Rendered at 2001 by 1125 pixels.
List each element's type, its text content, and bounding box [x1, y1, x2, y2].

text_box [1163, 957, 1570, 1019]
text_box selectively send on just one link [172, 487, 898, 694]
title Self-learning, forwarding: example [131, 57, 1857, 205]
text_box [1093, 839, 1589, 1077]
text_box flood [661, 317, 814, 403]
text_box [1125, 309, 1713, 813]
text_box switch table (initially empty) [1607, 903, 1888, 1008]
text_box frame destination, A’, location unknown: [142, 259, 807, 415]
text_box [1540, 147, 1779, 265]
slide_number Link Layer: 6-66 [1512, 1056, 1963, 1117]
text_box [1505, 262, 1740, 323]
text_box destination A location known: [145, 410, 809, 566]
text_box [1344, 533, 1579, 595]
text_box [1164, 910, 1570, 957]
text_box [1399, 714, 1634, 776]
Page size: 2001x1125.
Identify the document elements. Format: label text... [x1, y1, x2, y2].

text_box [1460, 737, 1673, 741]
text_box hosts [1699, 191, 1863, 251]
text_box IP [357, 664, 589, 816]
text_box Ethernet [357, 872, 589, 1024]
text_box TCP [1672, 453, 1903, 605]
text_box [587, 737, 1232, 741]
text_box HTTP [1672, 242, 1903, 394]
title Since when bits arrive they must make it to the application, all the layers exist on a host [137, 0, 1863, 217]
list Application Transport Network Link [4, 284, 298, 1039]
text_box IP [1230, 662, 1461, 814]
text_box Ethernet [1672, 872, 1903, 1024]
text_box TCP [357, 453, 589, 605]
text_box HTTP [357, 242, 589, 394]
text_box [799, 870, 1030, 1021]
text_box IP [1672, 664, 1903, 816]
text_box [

·····

WHAT IS BEING ASKED: Send back every record, precisely as written.

FINISHED TASK:
Rendered at 2001 by 1125 pixels.
List each element's type, its text content, and bounding box [x1, y1, x2, y2].

text_box [1163, 957, 1570, 1019]
text_box selectively send on just one link [172, 487, 898, 694]
title Self-learning, forwarding: example [131, 57, 1857, 205]
text_box [1093, 839, 1589, 1077]
text_box flood [661, 317, 814, 403]
text_box [1125, 309, 1713, 813]
text_box switch table (initially empty) [1607, 903, 1888, 1008]
text_box frame destination, A’, location unknown: [142, 259, 807, 415]
text_box [1540, 147, 1779, 265]
slide_number Link Layer: 6-66 [1512, 1056, 1963, 1117]
text_box [1505, 262, 1740, 323]
text_box destination A location known: [145, 410, 809, 566]
text_box [1344, 533, 1579, 595]
text_box [1164, 910, 1570, 957]
text_box [1399, 714, 1634, 776]
Page size: 2001x1125.
Identify the document elements. Format: label text... [x1, y1, x2, y2].

text_box [1460, 737, 1673, 741]
text_box hosts [1699, 191, 1863, 251]
text_box IP [357, 664, 589, 816]
text_box Ethernet [357, 872, 589, 1024]
text_box TCP [1672, 453, 1903, 605]
text_box [587, 737, 1232, 741]
text_box HTTP [1672, 242, 1903, 394]
title Since when bits arrive they must make it to the application, all the layers exist on a host [137, 0, 1863, 217]
list Application Transport Network Link [4, 284, 298, 1039]
text_box IP [1230, 662, 1461, 814]
text_box Ethernet [1672, 872, 1903, 1024]
text_box TCP [357, 453, 589, 605]
text_box HTTP [357, 242, 589, 394]
text_box [799, 870, 1030, 1021]
text_box IP [1672, 664, 1903, 816]
text_box [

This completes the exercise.